I really should mention the codas at the end. They were only barely necessary and dragged the fast moving plot down to a crawl. If you're reading this book I would suggest giving them a shot and then skipping them if they don't work for you.

P.S. A few sequels has come out to the books I've recommended so I updated their entries. Promise of Blood had a sequel that was less the  amazing and turned me off that series. Sarah Rees Brennan finished the last book in her Lynburg legacy trilogy and it was amazing! You can check my original recommendation for the series out here.

Tuesday, January 20, 2015

Changing Directions

Do you want to know how to kill a genre for yourself? Read three hundred books in it. I kid you not, I clocked in at over three hundred books this year and most of them were YA. Sure, I can blame health problems for having way too much time on my hands. But the truth is that I love a good book and I’m more than happy to read one. Which is why when I decided to get serious about getting published I started reading YA like crazy. They’re fast, they’re fun, and they matched what I was trying to write. Over the course of three years I averaged 16 a month. That’s a lot of books.

I learned a lot about YA in specific and books in general. My writing got a thousand times better. But there is no way I could have read that many books in the same genre and not see the problems. More then that, there’s no way I could read that many books in the same genre and not seen how my style just doesn’t fit.

I looked like I belonged in YA because the three books I’d finished had all been written in my teens. My sensibilities and style were young because I was young.
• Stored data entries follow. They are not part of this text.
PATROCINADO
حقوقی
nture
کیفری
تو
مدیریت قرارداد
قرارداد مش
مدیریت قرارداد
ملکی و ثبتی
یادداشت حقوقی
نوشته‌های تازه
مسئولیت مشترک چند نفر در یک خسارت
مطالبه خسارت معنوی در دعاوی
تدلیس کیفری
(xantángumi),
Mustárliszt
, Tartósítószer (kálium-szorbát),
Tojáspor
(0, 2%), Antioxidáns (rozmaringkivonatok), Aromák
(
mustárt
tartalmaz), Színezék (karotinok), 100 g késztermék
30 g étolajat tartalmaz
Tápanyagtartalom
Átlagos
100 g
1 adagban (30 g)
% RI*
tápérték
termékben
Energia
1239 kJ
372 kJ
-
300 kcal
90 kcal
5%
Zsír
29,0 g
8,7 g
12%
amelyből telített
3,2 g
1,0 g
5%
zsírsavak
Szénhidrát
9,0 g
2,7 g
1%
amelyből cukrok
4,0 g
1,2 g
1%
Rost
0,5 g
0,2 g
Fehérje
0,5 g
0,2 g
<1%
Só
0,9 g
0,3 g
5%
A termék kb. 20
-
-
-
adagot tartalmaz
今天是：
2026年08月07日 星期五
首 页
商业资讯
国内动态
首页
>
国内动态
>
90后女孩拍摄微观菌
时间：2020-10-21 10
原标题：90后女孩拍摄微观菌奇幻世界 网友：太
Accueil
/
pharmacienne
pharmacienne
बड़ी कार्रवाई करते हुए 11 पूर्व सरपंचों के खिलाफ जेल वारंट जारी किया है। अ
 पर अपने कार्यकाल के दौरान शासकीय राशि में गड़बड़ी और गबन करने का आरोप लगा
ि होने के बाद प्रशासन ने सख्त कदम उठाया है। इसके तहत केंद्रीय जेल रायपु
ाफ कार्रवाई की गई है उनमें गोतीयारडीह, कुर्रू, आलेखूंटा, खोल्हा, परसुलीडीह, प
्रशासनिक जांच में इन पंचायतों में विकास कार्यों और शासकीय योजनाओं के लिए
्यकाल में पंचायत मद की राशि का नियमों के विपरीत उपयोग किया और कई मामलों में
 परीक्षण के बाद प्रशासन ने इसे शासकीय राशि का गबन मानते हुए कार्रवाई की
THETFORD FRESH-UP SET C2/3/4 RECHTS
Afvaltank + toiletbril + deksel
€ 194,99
It wasn’t a preference but a default. While I still think YA is awesome, I’ve come to recognize it’s just not the place for me right now. The book I’m working on right now is adult. This doesn’t mean I’m planning on leaving YA forever. I just don’t think it’s right for me now.

This wasn’t an easy transition. Even though I’ve known for a while that YA wasn’t working for me I couldn’t give it up. Part of it was that I’ve spent so much time working on it. Another part was stubbornness. I want to believe that I can do anything I set my mind too. If that means squeezing my style into a genre that it doesn’t really fit then I was going to do it. Except that means working three times as hard for the same thing. Lastly I've built an online community for myself centered around how awesome YA is and I really don't want to leave it.

Even I can get a clue. I’m no longer volunteering with teens like I used to in my real life. Other things have meant that I needed to grow up a lot. So it looks like that for both real life and fictional life I’ll be making some changes.